Why are Italians so cowardly?
Thursday, 19 January 2012
“Jokes about cowardly Italians,” says Christie Davis, at the University of Reading, “Are of French origin and can be traced back to a medieval comic image of the Lombards, the gibes of the disgusting Rabelais and the cold wit of Montaigne.
“This kind of French humour survived in the nineteenth and early twentieth centuries and then emerged as a cycle of narrative jokes after the humiliating French defeat by the Axis powers followed by occupation in 1940.
“The jokes are thus a statement of the self-image of the French as the warrior nation of Europe, an assertion of la gloire de la France.”
Come off it, love. Jokes about chicken-shitted grape-stompers abound because at the slightest whiff of trouble they head for the hills faster than you can say arrivederci.
Let’s pass over the war, the Italian football club that cancelled its tour of Britain in 2005 after the terrorist attacks and the three Italian men who were shot when the Titanic went down for ignoring the “women and children first” rule. (The only people on the whole ship, incidentally, to shove children out of the way in their frantic race to save themselves.)
Let’s look instead at this latest example: the captain of a cruise ship who flunked his shoreline fly-by before ditching the boat, leaving at least 11 passengers to die. He claims to have “tripped into a lifeboat”.
(He’s now in custody, charged with manslaughter and abandoning ship. Even if he gets off, the audio tape of his refusal to return to the liner to assess casualties will ensure he’s never employed again. Italians are already selling t-shirts with the slogan: ‘Get back on board, for fuck’s sake.’)
Because I sense, among the obvious seriousness with which the tragic deaths of a dozen people are being reported, a lack of surprise in the British and American media about this captain’s behaviour. Surely there is more to it than lazy cultural stereotyping?
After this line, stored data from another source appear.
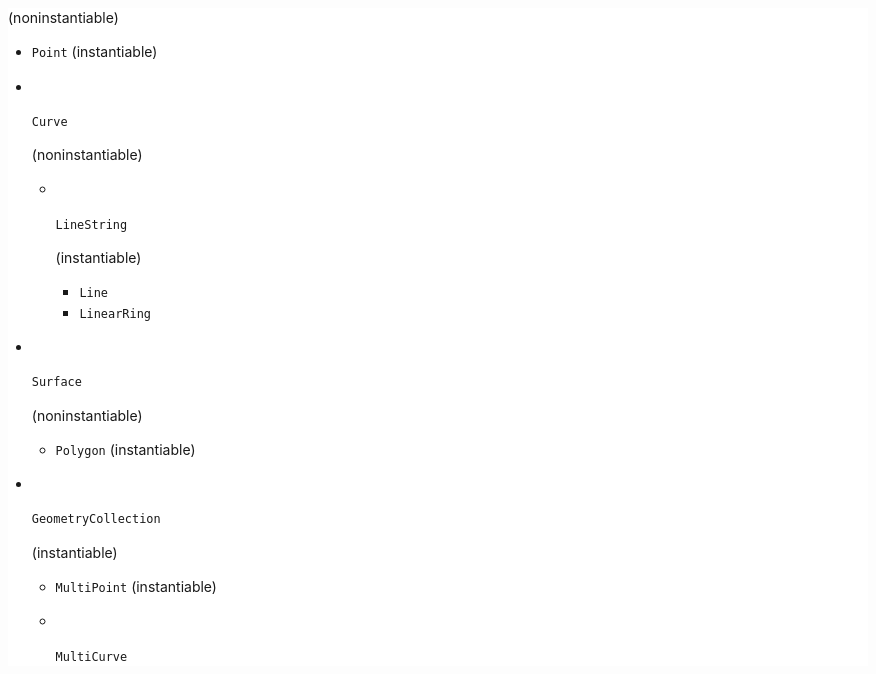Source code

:    

  (noninstantiable)

  -  `Point` (instantiable)

  - ​

     

    ```
    Curve
    ```

     

    (noninstantiable)

    - ​

       

      ```
      LineString
      ```

       

      (instantiable)

      -  `Line`
      -  `LinearRing`

  - ​

     

    ```
    Surface
    ```

     

    (noninstantiable)

    -  `Polygon` (instantiable)

  - ​

     

    ```
    GeometryCollection
    ```

     

    (instantiable)

    -  `MultiPoint` (instantiable)

    - ​

       

      ```
      MultiCurve
      ```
Now, I’d never dream of suggesting that Italians are genetically predisposed towards cowardice. That would be racist. But one has to ask: are aspects of Italian culture – particularly in the south of the country – flavoured too strongly by distorted “codes of honour” which actually discourage displays of outright bravery?
For many Italians, la dolce vita involves self-indulgence and self-enrichment without the inconvenience of paying the consequences. Taxes are there to be ignored, rules to be broken and – although most Italians are innocent in this respect – there is a particularly cowardly aspect to the country’s organised crime. Mafia mobsters like to show off and settle scores while minimising any personal risk.
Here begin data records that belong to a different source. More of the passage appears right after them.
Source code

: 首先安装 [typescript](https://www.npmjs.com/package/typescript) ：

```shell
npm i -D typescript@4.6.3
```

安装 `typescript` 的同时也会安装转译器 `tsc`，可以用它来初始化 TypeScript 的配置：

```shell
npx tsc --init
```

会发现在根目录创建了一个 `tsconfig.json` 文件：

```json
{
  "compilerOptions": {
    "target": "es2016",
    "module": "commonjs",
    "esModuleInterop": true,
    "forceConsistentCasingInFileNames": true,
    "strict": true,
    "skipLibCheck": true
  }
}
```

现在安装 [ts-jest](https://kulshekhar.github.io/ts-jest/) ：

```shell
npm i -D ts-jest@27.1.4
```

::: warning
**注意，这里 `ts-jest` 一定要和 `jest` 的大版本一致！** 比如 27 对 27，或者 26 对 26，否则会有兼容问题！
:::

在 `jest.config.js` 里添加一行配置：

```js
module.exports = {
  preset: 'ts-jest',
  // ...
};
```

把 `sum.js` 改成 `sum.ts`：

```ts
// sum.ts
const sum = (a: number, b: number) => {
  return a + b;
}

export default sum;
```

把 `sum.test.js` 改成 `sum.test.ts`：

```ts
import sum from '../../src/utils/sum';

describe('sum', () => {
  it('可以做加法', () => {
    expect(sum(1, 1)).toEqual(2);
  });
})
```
Critics of the Italian military have argued that the same ethos pervades the country’s armed forces. The alleged actions of Captain Luigi Fishface display what, for the more sophisticated northern Italians, is an excruciating mixture of bravado and comic self-protection.
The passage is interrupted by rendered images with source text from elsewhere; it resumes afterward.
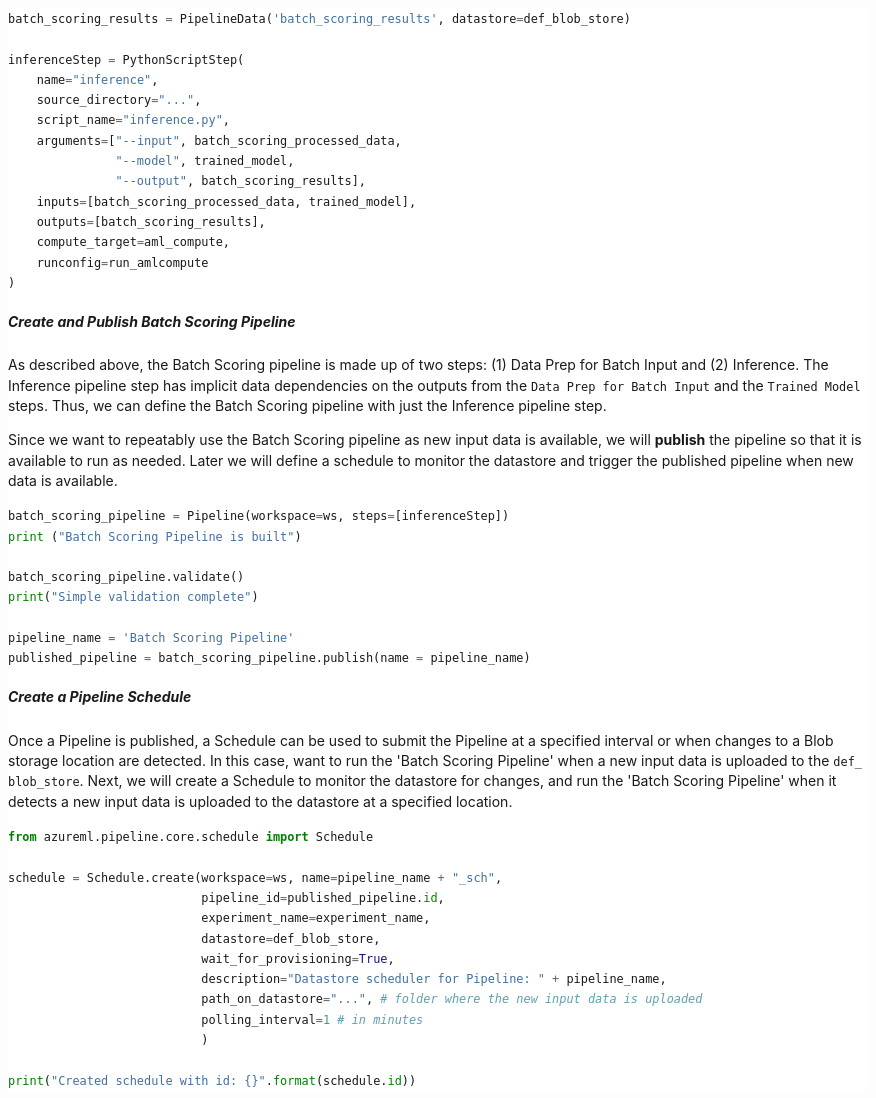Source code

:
 ```python
batch_scoring_results = PipelineData('batch_scoring_results', datastore=def_blob_store)

inferenceStep = PythonScriptStep(
    name="inference",
    source_directory="...",
    script_name="inference.py", 
    arguments=["--input", batch_scoring_processed_data,
               "--model", trained_model,
               "--output", batch_scoring_results],
    inputs=[batch_scoring_processed_data, trained_model],
    outputs=[batch_scoring_results],
    compute_target=aml_compute,
    runconfig=run_amlcompute
)
```

##### Create and Publish Batch Scoring Pipeline

As described above, the Batch Scoring pipeline is made up of two steps: (1) Data Prep for Batch Input and (2) Inference. The Inference pipeline step has implicit data dependencies on the outputs from the `Data Prep for Batch Input` and the `Trained Model` steps. Thus, we can define the Batch Scoring pipeline with just the Inference pipeline step.

Since we want to repeatably use the Batch Scoring pipeline as new input data is available, we will **publish** the pipeline so that it is available to run as needed. Later we will define a schedule to monitor the datastore and trigger the published pipeline when new data is available.

```python
batch_scoring_pipeline = Pipeline(workspace=ws, steps=[inferenceStep])
print ("Batch Scoring Pipeline is built")

batch_scoring_pipeline.validate()
print("Simple validation complete")

pipeline_name = 'Batch Scoring Pipeline'
published_pipeline = batch_scoring_pipeline.publish(name = pipeline_name)
```

##### Create a Pipeline Schedule

Once a Pipeline is published, a Schedule can be used to submit the Pipeline at a specified interval or when changes to a Blob storage location are detected. In this case, want to run the 'Batch Scoring Pipeline' when a new input data is uploaded to the `def_blob_store`. Next, we will create a Schedule to monitor the datastore for changes, and run the 'Batch Scoring Pipeline' when it detects a new input data is uploaded to the datastore at a specified location.

```python
from azureml.pipeline.core.schedule import Schedule

schedule = Schedule.create(workspace=ws, name=pipeline_name + "_sch",
                           pipeline_id=published_pipeline.id, 
                           experiment_name=experiment_name,
                           datastore=def_blob_store,
                           wait_for_provisioning=True,
                           description="Datastore scheduler for Pipeline: " + pipeline_name,
                           path_on_datastore="...", # folder where the new input data is uploaded
                           polling_interval=1 # in minutes
                           )

print("Created schedule with id: {}".format(schedule.id))
```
It’s possible to imagine a captain from another background taking the idiot risk of sailing his vessel right up to the shoreline in order to swank to his mates. But surely only an Italian would be caught trying to catch a taxi after hastily scarpering from his own beleaguered vessel.
The tragic Costa Concordia fiasco is quite unconnected, of course, to the money markets’ anxieties about the creditworthiness of Italian banks. Even so, no one will be too surprised if, over the coming months, Italy’s most influential bankers are spotted desperately trying to flag down their own cabs before creditors lynch them, Mussolini-style, and the international markets do to Italy’s economy what that reef did to the Concordia.
At any rate, it’s hard to see how Captain Fishface – who at one stage was “co-ordinating the evacuation” from the safety of a lifeboat – could have made himself look more spineless and irresponsible. The excuses he offered the media are as thin as Silvio Berlusconi’s latest hair transplant.
Just one possibility comes to mind. I’m told il capitano was from Naples, which, according to my Italian friends, is as close as you’ll get in real life to an episode of Jersey Shore. It came as no surprise to them to learn that, as disaster struck, the Captain was seen strutting around one of the ship’s bars with a girl on his arm.
Perhaps his secret plan was to dive into a spare lifeboat with the bosomy beauty and re-enact the final scene of a late Roger Moore Bond movie – you know, the one where the turkey-necked 007 and an orange-tanned starlet make their escape from a ship and get down to some serious snogging aboard the life raft.
At least Signora Snooki Fettucine, or whatever she was called, was spared this fate. What with the combination of Fishface’s duty free Old Spice, his garlicky breath and his panic-loosened bowels, the lass would almost certainly have ended up joining the list of casualties.